Music team strikes a chord with sick children in hospital

Hope brings music, music brings hope

'Where words fail, music speaks." So said fairytale writer Hans Christian Andersen. His observation couldn't be more apt when applied to Kids' Classics, a music outreach programme in Dublin's three children's hospitals that is supported by the National Concert Hall (NCH) and the Community Foundation for Ireland, a philanthropic organisation.

Since 2011, more than 2,000 sick children, mainly of primary-school age, have been introduced to the world's most famous classical composers in an engaging and accessible way.

Calming effect
The children are given a lullaby CD, provided by the NCH, designed to provide a calming effect in busy hospital environments. The CD can be played if a distraction is needed when medical tests are being carried out. It can also help get babies to sleep.

Cellist Gráinne Hope is the director of Kids’ Classics. A freelance member of the NCH education department, she is trained in music and healthcare. She completed a course with Musique et Santé, one of Europe’s leading organisations involved in the delivery of live music programmes in hospitals.

Kids’ Classics is the brainchild of Hope. “I wanted to reach out to members of the community who have very limited access to music. I came up with the idea of bringing classical music to children’s hospitals through fun storytelling and interaction.


“I approached the children’s hospitals and when I had them on board, I went to the National Concert Hall, which was the first to fund the programme in 2008 when it was piloted.

“The Community Foundation for Ireland came on board later, agreeing to fund the programme until the end of this year.”

Hospital partners
The NCH is working with hospital partners and funders to secure support for the project until at least 2014. The feedback has been very positive, says Hope.

“You can see it yourself. Even with a very sick child, you get a reaction, although it might only be a smile or a nod of the head.”

Where possible, Hope and her fellow musicians, who completed a residency with Musique et Santé, try to interact with the children “and get them involved so that they sort of lead the musical delivery. There are two ways of working. “We can play music for the children and the staff of the hospital. The children might not be able to interact because of where they are with their treatment, or they could just be very tired.

“But when their health improves and they have a bit of mobility, we give them percussion instruments and get them to conduct or decide what music they’d like to hear played.

“With the older children, we often get them to compose their own music. So the musicians are responding to the children, rather than the other way around.”

Hope says the children "get a great buzz out of directing how the sessions go. It empowers them a little bit in a setting where they have very few choices."

While classical music is to the fore in the Kids’ Classics programme, Hope also brings in traditional musicians.

“We play anything from film music to baroque music and lullabies.
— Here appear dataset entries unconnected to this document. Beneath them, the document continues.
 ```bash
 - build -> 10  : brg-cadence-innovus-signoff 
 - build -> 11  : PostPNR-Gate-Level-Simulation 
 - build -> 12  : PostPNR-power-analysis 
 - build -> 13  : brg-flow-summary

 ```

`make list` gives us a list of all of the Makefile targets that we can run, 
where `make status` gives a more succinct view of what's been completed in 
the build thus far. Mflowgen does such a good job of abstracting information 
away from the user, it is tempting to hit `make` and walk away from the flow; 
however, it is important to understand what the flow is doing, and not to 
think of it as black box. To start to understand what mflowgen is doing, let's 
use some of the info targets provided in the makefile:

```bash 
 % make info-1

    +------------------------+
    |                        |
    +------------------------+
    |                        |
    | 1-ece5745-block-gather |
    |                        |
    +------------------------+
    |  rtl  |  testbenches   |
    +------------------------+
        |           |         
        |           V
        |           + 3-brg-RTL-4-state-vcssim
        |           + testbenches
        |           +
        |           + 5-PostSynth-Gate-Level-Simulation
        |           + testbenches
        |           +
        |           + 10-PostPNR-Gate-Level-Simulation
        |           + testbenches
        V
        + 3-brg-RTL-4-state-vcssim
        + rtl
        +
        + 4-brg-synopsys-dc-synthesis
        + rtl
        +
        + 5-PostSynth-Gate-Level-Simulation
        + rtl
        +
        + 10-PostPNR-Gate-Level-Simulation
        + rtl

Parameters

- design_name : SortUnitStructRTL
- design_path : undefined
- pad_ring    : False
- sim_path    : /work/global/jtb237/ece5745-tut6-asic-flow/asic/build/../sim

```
We also play the children’s favourite TV tunes.”

During the school year, one-hour workshops are held in the school rooms of the hospitals, based on the primary-school curriculum.

“For example, we might do something on Beethoven, telling the children where he came from, and dressing up in costumes [from his era].”
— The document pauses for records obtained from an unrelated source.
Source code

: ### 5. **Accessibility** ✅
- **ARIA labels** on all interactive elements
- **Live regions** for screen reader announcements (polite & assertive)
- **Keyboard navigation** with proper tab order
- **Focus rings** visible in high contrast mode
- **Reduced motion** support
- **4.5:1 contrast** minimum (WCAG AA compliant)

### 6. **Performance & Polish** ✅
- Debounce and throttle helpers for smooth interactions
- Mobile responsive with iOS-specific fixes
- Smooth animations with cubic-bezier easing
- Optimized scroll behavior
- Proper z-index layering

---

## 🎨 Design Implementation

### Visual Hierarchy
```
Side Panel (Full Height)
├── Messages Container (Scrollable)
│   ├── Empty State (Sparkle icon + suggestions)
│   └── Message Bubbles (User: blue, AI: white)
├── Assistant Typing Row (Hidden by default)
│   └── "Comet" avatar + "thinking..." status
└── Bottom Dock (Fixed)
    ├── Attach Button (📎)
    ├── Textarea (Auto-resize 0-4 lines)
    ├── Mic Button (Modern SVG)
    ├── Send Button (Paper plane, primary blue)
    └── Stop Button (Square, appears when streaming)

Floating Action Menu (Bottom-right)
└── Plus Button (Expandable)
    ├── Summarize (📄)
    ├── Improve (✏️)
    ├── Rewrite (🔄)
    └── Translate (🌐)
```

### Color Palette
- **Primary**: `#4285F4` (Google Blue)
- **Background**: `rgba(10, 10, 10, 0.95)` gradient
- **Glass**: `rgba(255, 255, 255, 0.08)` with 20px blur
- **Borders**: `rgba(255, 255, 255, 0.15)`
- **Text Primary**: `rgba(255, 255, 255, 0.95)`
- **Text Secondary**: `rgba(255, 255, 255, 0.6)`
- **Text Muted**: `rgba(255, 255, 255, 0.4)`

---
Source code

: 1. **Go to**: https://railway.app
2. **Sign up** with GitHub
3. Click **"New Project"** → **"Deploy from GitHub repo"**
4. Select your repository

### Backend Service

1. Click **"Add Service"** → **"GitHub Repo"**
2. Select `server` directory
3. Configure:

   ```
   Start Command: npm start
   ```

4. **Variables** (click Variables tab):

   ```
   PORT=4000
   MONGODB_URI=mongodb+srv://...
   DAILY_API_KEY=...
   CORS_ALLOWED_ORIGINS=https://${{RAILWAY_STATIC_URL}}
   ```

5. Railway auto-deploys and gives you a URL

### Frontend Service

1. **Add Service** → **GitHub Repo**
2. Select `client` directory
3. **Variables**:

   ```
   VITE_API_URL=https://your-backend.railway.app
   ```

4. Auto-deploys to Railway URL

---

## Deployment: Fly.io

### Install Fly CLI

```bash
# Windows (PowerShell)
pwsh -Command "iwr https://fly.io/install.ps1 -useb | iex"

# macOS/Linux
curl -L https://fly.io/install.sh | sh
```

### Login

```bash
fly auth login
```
Hope and two or three musicians visit the Children’s University Hospital, Temple Street, and the National Children’s Hospital in Tallaght once a month, funded by the NCH and the Community Foundation for Ireland.

“Our Lady’s Hospital in Crumlin is so delighted with the programme that it is funding a second day of visits by us every month.

“It is also doing an evaluation of the programme to be published in a medical journal because there are very few reports on the delivery of music in hospitals.”

At Temple Street, there are children on dialysis for several hours, two to three times a week.

“Music can offer a real distraction for these children. We have to go to them and play at their bedside because they can’t move. We couldn’t do it without the partnership of the staff.”